Thank you very much for this article, Savanah.
I was brought up in this way and used as a scapegoat for the whole family since I was the youngest. My older sisters learnt how to bully me with the same severe criticism and lies that my mother used. It led to being a bully target for most of my life until I finally had therapy several years ago.
I have forgiven much, but the one thing I can’t forgive is the learned behaviour which passed onto me as a parent. I exhibited narcissistic behaviours, but genuinely was appalled by it, and looking back I know that I tried to counteract it and mostly became the loving parent that I felt inside towards my son. It still saddens me that I couldn’t enjoy being a mum as much as I’d have loved to, and especially so for my son’s sake.
I can’t alter time, but I’ve had to learn to forgive myself too, and having counselling has made me understand that I do have natural compassion and love for others beneath all the anger that I used to have.
It took me 45 years to finally understand that I am not crazy and that my mother was a narcissist. I have been the black sheep and scapegoat of the family my entire life, and every single relationship I have ever had has been with a narcissist. I always used to wonder why I could only capture my ex husbands and any mans attention for three months at a time and went through life with the worst feelings of worthlessness and insecurity. Yet no man I ever dated left me alone after breaking up with me. My friends used to wonder what I had that kept the men coming back to me. Finally I know it is the legacy of being raised in the home I was, not because I was unforgettable.

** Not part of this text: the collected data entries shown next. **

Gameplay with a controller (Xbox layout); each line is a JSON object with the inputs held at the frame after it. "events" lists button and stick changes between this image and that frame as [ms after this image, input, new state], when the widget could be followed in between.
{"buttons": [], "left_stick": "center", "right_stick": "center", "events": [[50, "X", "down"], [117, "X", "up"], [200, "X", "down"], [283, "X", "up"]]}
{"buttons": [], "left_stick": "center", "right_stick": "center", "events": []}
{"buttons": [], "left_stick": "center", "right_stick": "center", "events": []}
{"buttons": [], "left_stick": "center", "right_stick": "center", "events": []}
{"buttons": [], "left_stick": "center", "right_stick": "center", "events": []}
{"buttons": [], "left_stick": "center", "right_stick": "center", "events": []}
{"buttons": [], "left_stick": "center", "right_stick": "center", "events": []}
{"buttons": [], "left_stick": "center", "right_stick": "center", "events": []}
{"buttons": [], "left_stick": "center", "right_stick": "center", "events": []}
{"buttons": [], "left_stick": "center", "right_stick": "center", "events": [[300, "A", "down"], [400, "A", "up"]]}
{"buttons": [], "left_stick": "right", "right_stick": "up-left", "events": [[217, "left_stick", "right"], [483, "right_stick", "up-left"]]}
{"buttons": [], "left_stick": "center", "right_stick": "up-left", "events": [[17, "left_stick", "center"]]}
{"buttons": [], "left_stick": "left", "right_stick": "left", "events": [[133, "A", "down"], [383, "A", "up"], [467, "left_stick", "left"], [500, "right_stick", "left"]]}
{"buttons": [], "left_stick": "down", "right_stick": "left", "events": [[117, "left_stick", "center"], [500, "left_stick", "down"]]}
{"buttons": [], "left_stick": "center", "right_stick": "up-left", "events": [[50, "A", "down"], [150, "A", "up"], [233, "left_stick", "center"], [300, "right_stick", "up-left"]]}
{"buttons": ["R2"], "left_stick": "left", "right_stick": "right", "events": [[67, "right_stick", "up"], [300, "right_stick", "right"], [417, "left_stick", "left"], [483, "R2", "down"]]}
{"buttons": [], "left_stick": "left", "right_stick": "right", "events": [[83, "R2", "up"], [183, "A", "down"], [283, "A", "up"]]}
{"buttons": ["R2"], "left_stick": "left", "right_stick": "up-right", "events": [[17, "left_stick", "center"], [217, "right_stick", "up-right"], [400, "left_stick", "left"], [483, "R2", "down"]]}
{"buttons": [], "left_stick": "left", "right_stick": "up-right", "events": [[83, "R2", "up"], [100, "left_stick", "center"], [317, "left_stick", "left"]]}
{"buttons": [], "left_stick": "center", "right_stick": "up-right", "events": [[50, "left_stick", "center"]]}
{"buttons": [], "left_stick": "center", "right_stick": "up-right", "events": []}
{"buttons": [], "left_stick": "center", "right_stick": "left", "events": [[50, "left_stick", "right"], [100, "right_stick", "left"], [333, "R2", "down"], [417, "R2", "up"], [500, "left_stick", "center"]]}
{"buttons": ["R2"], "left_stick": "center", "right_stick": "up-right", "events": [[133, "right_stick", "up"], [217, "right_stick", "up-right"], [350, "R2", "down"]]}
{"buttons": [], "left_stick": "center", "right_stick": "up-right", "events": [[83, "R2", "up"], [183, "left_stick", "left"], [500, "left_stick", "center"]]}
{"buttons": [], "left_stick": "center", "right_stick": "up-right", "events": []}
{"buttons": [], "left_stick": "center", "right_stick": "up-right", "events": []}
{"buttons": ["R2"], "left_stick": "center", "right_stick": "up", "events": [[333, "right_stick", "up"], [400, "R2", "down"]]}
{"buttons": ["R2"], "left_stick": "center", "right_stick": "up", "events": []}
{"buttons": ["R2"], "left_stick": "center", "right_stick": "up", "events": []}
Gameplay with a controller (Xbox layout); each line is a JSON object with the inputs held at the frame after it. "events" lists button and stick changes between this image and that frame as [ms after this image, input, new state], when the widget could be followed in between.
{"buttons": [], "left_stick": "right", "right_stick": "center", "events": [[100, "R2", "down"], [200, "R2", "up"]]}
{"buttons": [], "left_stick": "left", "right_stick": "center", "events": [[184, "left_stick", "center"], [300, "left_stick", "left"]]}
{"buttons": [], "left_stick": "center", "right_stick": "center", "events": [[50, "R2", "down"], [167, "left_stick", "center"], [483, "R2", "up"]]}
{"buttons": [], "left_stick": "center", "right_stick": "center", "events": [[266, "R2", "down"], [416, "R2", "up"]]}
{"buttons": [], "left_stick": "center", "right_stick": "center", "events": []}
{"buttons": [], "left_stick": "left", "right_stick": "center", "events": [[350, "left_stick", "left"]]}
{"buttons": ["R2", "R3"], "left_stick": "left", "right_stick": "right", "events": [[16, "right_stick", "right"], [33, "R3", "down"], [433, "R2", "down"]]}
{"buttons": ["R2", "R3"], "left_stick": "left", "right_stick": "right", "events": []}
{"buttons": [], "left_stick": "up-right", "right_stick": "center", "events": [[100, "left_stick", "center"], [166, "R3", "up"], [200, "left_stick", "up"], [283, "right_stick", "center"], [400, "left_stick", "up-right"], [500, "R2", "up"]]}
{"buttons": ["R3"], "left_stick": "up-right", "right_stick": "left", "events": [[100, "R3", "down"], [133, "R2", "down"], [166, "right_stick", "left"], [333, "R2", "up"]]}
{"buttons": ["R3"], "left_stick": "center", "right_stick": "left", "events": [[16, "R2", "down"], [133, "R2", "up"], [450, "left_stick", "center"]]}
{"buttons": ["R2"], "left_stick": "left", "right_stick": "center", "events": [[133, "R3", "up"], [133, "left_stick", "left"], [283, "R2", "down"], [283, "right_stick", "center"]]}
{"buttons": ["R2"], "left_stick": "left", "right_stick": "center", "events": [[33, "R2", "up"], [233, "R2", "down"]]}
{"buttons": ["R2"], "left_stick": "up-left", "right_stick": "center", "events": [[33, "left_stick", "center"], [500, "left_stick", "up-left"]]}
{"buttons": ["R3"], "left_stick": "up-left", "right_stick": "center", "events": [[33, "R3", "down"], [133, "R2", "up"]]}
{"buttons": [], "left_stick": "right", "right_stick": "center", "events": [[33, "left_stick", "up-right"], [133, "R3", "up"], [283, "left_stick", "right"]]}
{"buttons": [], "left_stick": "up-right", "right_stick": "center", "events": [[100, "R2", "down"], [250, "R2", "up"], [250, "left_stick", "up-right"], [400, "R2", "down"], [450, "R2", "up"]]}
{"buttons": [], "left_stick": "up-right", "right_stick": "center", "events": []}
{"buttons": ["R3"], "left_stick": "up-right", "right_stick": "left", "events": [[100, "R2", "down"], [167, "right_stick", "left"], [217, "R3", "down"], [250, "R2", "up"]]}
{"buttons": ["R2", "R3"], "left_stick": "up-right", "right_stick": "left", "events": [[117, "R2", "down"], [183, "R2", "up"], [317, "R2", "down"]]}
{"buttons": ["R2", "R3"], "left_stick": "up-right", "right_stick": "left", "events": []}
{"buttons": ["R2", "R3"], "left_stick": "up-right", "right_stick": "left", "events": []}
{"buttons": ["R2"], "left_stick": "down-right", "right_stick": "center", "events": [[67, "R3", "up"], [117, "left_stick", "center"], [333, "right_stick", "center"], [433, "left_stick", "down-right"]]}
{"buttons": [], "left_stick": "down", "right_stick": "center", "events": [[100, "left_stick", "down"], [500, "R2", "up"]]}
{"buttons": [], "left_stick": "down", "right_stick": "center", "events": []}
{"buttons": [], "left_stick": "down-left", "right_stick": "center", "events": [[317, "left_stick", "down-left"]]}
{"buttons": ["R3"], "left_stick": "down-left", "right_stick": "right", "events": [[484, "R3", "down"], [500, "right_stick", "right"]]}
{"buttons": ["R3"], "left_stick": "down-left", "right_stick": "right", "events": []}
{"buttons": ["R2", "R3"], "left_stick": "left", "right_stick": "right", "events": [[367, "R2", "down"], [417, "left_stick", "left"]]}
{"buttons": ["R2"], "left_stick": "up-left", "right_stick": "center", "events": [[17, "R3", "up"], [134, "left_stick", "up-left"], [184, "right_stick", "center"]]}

It was the last relationship that almost destroyed me that left me searching for the answers that finally set me free. Unfortunately the journey is still very painful and I sometimes cannot see the sense in life at all. I am the sole caregiver to my narcissistic parent and it is a living hell.
What can I do now that my sons are grown? Their father abandoned all of us when they were teens. He was a narcississt to the extreme. Now My oldest is 30 yr old and has anger issues and other issues, and he seems to be blaming me. I tried to protect them from the craziness, but now I can’t even talk to him, without getting rude angry answers. They’re too old to listen to me, and it looks like I’m just nagging which makes things worse. They also say a narcississt can’t change, Is it just too late?